Extract to read

========================================================================

IMDB recently updated the archival information in its database relating to two little-known BBC TV adaptations of Waugh’s works from 1970. These are Vile Bodies  and Put Out More Flags. Both were 90-minute productions on BBC2, but some archival information is still incomplete.

Vile Bodies (9 December 1970): adapted by John and Michael Ashe, directed by Alan Cooke; it was produced by the BBC but the name of the producer is unavailable. Only five cast members are listed (although your correspondent just submitted to IMDB updated information on that point from the BBC’s archives). Among those listed, the most notable is Vivian Pickles as Lottie Crump. The program was not reviewed in either The Times or Daily Telegraph but was reviewed by Thomas Gribble in the Evelyn Waugh Newsletter 5.1 (Spring 1971, pp. 5-6). According to Gribble, the production was difficult to follow because an industrial dispute with the electrical workers caused some scenes to be omitted or curtailed. This may explain why the London papers did not review it. Gribble thought the adaptation put more emphasis on the humor at the expense of the book’s underlying seriousness. He also noted that the most effective scene was Simon Balcairn’s last report to his paper.

Put Out More Flags (16 December 1970): name of adapter withheld by BBC due to contractual reasons, according to Sunday Telegraph (13 December 1970); directed by Mark Cullingham and produced by Mark Shivas for the BBC. The cast and crew list appear to be complete. It was reviewed by The Times (Stanley Reynolds) and the Daily Telegraph (Sean Day-Lewis) in their 17 December editions, as well as by Thomas Gribble in the EWN as noted above. The Times reviewer thought that the adaptation made good work of the comedy, praising especially the performance of Sheraton Blount as Marlene Connolly (which Mr Gribble also singled out for approval). Both also thought that the performance of Basil Seal by Anthony Valentine was weak and that the adaptation suffered from the lack of attention to characters such as Cedric Lyne and Alastair Tumpington. But both thought the production worked well over all. The Telegraph’s critic was less kind and thought the adaptation was playing up to those who were already familiar with the book:

All efforts were made toward letting the original jokes do the work and pulling any extra punches, or punch lines, that might have distracted. The result was a sluggish pace and an air of 1939-45 gloom, as faded as it was visually precise…[I]n this careful production, too many of the lines were spoken with an awed and therefore misplaced reverence.

========================================================================

Record excerpts
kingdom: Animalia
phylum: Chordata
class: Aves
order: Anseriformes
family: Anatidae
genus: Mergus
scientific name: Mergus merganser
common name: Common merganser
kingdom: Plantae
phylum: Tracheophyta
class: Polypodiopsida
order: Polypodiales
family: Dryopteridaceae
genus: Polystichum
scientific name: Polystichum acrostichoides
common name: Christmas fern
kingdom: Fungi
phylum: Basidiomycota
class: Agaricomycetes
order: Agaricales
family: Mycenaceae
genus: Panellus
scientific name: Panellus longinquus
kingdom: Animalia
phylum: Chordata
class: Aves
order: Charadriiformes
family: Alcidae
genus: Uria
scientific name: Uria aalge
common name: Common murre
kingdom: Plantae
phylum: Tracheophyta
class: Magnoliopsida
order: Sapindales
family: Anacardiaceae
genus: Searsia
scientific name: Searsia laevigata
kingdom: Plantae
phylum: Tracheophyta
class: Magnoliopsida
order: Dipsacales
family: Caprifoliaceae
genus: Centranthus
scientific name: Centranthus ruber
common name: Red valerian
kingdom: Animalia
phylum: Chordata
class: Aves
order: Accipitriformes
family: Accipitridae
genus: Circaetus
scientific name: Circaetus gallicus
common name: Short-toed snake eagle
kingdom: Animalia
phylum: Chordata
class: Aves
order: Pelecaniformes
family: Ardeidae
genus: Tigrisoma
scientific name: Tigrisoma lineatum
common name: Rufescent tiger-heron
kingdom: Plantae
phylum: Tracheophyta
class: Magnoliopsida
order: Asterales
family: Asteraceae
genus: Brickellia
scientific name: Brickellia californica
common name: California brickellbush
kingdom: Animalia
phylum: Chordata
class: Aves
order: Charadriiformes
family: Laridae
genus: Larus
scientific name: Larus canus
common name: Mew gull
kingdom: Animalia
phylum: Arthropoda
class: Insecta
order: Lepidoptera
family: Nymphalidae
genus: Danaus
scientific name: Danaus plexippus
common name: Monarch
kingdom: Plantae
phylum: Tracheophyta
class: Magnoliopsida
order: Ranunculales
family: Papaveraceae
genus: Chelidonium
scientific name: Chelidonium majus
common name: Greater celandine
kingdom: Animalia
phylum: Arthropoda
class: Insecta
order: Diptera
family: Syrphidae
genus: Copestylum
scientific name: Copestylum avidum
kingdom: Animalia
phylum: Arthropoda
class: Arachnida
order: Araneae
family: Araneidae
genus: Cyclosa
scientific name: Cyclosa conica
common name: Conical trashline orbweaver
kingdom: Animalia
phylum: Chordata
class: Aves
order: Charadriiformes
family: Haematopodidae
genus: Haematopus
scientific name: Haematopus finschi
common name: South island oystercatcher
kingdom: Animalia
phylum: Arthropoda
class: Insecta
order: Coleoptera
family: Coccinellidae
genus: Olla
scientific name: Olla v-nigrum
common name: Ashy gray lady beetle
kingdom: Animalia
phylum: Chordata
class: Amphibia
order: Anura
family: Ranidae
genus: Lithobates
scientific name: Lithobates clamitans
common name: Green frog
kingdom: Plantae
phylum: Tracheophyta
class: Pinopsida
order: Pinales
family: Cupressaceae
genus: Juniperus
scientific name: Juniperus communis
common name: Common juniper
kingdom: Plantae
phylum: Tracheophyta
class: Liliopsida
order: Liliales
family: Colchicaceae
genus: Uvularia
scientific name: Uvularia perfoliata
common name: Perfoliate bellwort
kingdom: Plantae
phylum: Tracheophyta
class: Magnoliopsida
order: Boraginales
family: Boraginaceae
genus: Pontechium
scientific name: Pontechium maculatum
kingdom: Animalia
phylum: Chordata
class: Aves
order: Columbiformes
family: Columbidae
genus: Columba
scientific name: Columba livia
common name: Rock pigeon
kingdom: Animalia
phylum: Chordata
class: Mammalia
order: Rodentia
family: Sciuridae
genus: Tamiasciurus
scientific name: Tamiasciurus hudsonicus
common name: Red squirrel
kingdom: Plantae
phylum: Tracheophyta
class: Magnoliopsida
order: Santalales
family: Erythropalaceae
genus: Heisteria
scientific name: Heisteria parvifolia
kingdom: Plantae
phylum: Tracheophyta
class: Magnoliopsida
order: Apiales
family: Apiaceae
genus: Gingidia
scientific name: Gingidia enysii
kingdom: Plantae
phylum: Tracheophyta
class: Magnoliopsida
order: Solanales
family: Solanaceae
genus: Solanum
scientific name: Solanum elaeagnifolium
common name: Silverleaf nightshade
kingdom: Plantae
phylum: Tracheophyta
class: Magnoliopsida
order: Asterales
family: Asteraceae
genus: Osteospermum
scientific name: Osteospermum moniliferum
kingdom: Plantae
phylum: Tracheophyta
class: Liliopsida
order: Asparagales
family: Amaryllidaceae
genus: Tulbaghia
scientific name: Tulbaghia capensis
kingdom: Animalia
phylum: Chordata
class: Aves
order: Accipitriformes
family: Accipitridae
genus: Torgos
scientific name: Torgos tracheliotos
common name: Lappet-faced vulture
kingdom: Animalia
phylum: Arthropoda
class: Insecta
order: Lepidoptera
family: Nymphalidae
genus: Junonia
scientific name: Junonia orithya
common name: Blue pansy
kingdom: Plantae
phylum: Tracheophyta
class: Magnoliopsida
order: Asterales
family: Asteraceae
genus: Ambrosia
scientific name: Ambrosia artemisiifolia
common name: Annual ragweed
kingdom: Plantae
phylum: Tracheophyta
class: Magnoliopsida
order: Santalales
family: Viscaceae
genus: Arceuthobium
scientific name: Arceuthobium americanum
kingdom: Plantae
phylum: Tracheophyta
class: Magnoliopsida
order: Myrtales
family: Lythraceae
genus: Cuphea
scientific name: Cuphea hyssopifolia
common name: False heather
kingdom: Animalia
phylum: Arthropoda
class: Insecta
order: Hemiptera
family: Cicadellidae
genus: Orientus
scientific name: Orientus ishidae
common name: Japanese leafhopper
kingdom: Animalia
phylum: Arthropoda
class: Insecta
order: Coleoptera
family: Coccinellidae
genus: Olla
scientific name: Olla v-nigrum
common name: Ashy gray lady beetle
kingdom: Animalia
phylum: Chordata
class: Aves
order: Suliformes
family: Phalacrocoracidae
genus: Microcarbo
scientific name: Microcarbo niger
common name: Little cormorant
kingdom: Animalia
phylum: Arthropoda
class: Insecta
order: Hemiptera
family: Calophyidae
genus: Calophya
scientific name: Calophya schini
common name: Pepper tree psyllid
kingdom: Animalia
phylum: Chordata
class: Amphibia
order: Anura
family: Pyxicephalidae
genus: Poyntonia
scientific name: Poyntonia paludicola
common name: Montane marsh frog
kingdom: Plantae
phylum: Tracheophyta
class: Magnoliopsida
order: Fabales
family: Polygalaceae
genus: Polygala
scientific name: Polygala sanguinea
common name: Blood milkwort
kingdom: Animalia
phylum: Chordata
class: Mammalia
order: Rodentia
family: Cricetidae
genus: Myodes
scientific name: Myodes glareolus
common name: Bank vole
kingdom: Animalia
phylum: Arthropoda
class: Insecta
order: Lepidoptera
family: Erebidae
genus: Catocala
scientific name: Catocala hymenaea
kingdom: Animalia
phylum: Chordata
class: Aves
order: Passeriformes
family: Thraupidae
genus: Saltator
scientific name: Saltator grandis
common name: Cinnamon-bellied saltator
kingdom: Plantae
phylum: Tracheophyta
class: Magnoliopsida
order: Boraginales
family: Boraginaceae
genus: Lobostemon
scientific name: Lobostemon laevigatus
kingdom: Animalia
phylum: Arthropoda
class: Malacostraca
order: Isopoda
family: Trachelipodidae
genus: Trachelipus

========================================================================

Work instructions
**A)** In the passage on the 1970 BBC adaptations of Waugh, which actor played Basil Seal in Put Out More Flags?
**B)** Repeat the part of the passage on the BBC Waugh adaptations between "IMDB recently updated" and "is still incomplete.", inclusive.
**C)** Go on with the passage on the 1970 BBC adaptations of Waugh, picking up after its final sentence.

The replies
**A)** Anthony Valentine

**B)**
IMDB recently updated the archival information in its database relating to two little-known BBC TV adaptations of Waugh’s works from 1970. These are Vile Bodies  and Put Out More Flags. Both were 90-minute productions on BBC2, but some archival information is still incomplete.

**C)**
The Times reviewer saw the two 1970 productions as a “little season” devoted to Waugh’s works and hoped for more.  These early TV dramatizations are notable because they came at was probably the lowest point of Waugh’s literary reputation, before the publication of his Diaries (1976) and Letters (1980), several biographies and the 1981 ITV/PBS broadcast of the Granada TV version of Brideshead Revisited. Whether copies of these productions  survive is not known. From Thomas Gribble’s description of Vile Bodies, they may have been live broadcasts. And if they were in color (which would probably have been the case in 1970), any tapes may have been wiped and reused after the agreed number of repeat broadcasts.

A later film adaptation of Vile Bodies by Steven Fry was released in 2003 under the title Bright Young Things.   The IMDB also records a 1939 BBC TV series called Table d’Hote in which one episode was entitled “Doubting Hall”. The information on this is sketchy but several characters listed also appear in Vile Bodies.  There was also a stage version of that novel in the early 1930s which Waugh mentions. But this 1970 BBC TV production may be the only film version of Put Out More Flags ever made.

During the period following Waugh’s death in 1966 up to the 1981 broadcast of the Granada Brideshead series on ITV, the BBC offered several other adaptations. Prior to the two in 1970, there was an adaptation by Giles Cooper of Sword of Honour in early 1967 covering three 90-minute episodes. Waugh himself played a minor role in that adaptation, meeting with the writers and offering comments on the script. This is listed on IMDB under Theatre 625 which was an ongoing series of BBC dramatic productions in which it was included. BFI has a copy of this adaptation which is available to view at several of its “Mediatheque” locations in the UK. There was also an adaptation of Waugh’s 1936 story “Winner Take All”, written by Peter Nichols and broadcast on 26 November 1968 as part of a BBC series of 14 independent dramas called The Jazz Age, which is where IMDB has it filed. And in 1972 there was a series of seven 30-minute episodes of Scoop. This was adapted by Barry Took, best known for his collaboration with Marty Feldman on the radio series Round the Horne. It broadcast on the BBC between 8 October and 19 November 1972, and the reviews in the Spectator and The Times were between negative and hesitant. IMDB comments that this one has apparently been lost, so it was presumably wiped.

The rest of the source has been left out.